A matéria publicada na Folha de S. Paulo (3-7-2017) traz um um perfil ideológico da população brasileira e afirma que as ideias à esquerda voltaram a empatar com as ideias à direita, comparado com setembro de 2014 (antes do impeachment, portanto). Em 2014, centro-direita (32%) e direita (13%) somavam 45%, centro-esquerda (28%) e esquerda (7%) 35%, e centro 20%. Esse ano, centro manteve-se com 20%, a centro-esquerda (31%) e esquerda (10%) somam 41%, e centro-direita (30%) e direita (10%) somam 40%. Empate técnico dentro da margem de erro dos 2%. Isso respondendo a perguntas temáticas.

No quesito auto identificação, a comparação é entre 2010 e 2017. A direita passou de 24% para 23%. A centro-direita de de 13% para 9%. O centro cresceu de 17% para 26%. A centro-esquerda de 8% para 9%. E a esquerda passou de 12% para 19%.

O problema é que pesquisas de opinião são como resultados da rodadas do Brasileirão. Para saber quem é o campeão é preciso ter todas elas juntas, considerando sua dinâmica, e não apenas uma isolada.

Qual é a contradição então?

Bom, a primeira delas, sem dúvida, é que é questionável o que a pesquisa identifica historicamente com pautas da esquerda e da direita. “Liberdade”, por exemplo, é um termo tão vago que abarca todo espectro ideológico.

Segundo, é que de acordo com a pesquisa, nos últimos sete anos a população brasileira passou a se auto identificar mais com a esquerda. O que não necessariamente significa um maior apoio às ideias de esquerda.

Por exemplo: a pesquisa mostra quem em 2014 o espectro ideológico nacional pendia para a direita e hoje volta a se equilibrar. Essa volta ao equilíbrio foi puxada principalmente por questões como a pobreza, crescimento econômico, migração e homossexualidade.

Em outras questões, o espectro foi em sentido contrário entre 2014 e hoje. Foram à direita questões como o porte de armas, o papel dos sindicatos, legislação trabalhista e interferência do governo na economia.

Sobre esse último ponto, é interessante o fato de que mais pessoas passaram a afirmar que o governo não deve interferir na livre concorrência (+7% no período) ao mesmo tempo em que mais pessoas passaram a achar que o governo deve ajudar as grande empresas nacionais para evitar a falência (+4%).

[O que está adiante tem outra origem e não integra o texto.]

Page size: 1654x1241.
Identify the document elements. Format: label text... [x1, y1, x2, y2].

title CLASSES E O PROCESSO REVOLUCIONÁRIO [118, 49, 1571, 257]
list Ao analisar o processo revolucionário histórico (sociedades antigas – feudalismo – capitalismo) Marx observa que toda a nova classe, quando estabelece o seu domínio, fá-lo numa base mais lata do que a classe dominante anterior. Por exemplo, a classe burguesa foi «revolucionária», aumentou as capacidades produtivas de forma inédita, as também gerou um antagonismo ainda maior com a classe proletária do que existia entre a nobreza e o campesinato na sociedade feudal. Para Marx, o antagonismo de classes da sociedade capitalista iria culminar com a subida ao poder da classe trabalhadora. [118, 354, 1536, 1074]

E essa é a terceira contradição. Pessoas afirmam tranquilamente posições à direita e à esquerda sem problema nenhum. Isso porque a a consciência não é um monolito.

Segundo a pesquisa (e a série histórica), a população brasileira está mais à direita em questões comportamentais e mais à esquerda em questões econômicas. Um ponto interessante é que a inclinação à direita em 2014 é puxada por questões econômicas e não há grande variação em comportamento. Talvez as Jornadas de Junho tenham algo a ver com isso. Existem muitas outras contradições. Outras tendências nas entrelinhas. Outras hipóteses e outras interpretações. Acho tudo isso muito rico e interessante. É um longo debate…

Mas isso também mostra o quão fraco são teses de “disputar algo pela esquerda” ou de “enfrentar a onda conservadora”, em nome de uma suposta “unidade da esquerda”. Desconfie de quem diz isso. O binômio esquerda-direita é insuficiente para uma análise política mais séria.

A realidade é dinâmica e contraditória. Por isso nada substitui um programa político bem definido.